* **Work order**: Repeat each record below exactly, dropping the pictures.

Dataset excerpts

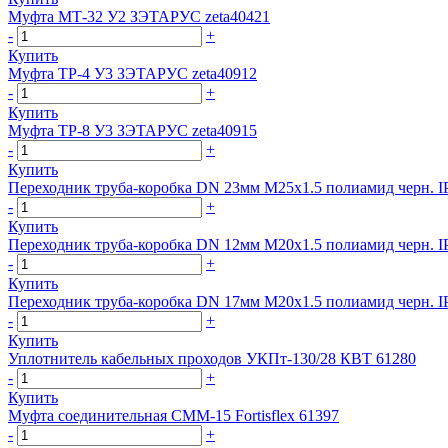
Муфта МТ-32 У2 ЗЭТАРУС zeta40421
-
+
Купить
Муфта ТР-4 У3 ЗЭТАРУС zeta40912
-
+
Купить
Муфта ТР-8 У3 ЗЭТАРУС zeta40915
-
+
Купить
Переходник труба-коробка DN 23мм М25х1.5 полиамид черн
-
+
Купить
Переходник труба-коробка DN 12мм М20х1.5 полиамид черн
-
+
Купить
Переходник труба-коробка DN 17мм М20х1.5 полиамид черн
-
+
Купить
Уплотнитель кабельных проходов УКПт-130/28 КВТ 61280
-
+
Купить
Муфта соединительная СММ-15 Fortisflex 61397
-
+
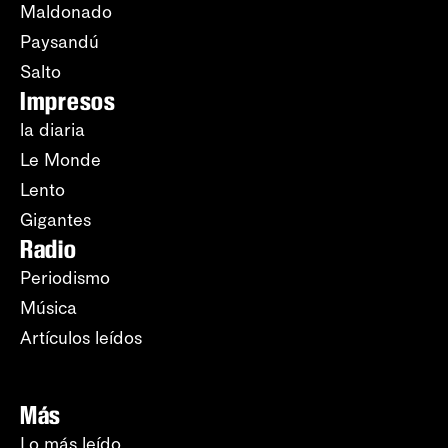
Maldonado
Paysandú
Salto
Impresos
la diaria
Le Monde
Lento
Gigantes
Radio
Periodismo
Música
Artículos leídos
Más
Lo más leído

* **Solved exercise**:
Муфта МТ-32 У2 ЗЭТАРУС zeta40421
-
+
Купить
Муфта ТР-4 У3 ЗЭТАРУС zeta40912
-
+
Купить
Муфта ТР-8 У3 ЗЭТАРУС zeta40915
-
+
Купить
Переходник труба-коробка DN 23мм М25х1.5 полиамид черн
-
+
Купить
Переходник труба-коробка DN 12мм М20х1.5 полиамид черн
-
+
Купить
Переходник труба-коробка DN 17мм М20х1.5 полиамид черн
-
+
Купить
Уплотнитель кабельных проходов УКПт-130/28 КВТ 61280
-
+
Купить
Муфта соединительная СММ-15 Fortisflex 61397
-
+
Maldonado
Paysandú
Salto
Impresos
la diaria
Le Monde
Lento
Gigantes
Radio
Periodismo
Música
Artículos leídos
Más
Lo más leído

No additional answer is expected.